* DATA EXTRACT *
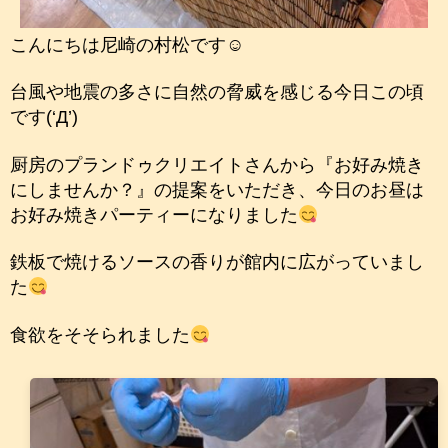
こんにちは尼崎の村松です☺
台風や地震の多さに自然の脅威を感じる今日この頃
です(‘Д’)
厨房のプランドゥクリエイトさんから『お好み焼き
にしませんか？』の提案をいただき、今日のお昼は
お好み焼きパーティーになりました
鉄板で焼けるソースの香りが館内に広がっていまし
た
食欲をそそられました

* WHAT THE EXERCISE ASKS *
Write out all of the records above. Keep them exact and leave out the pictures.

* THE COMPLETED TASK *
こんにちは尼崎の村松です☺
台風や地震の多さに自然の脅威を感じる今日この頃
です(‘Д’)
厨房のプランドゥクリエイトさんから『お好み焼き
にしませんか？』の提案をいただき、今日のお昼は
お好み焼きパーティーになりました
鉄板で焼けるソースの香りが館内に広がっていまし
た
食欲をそそられました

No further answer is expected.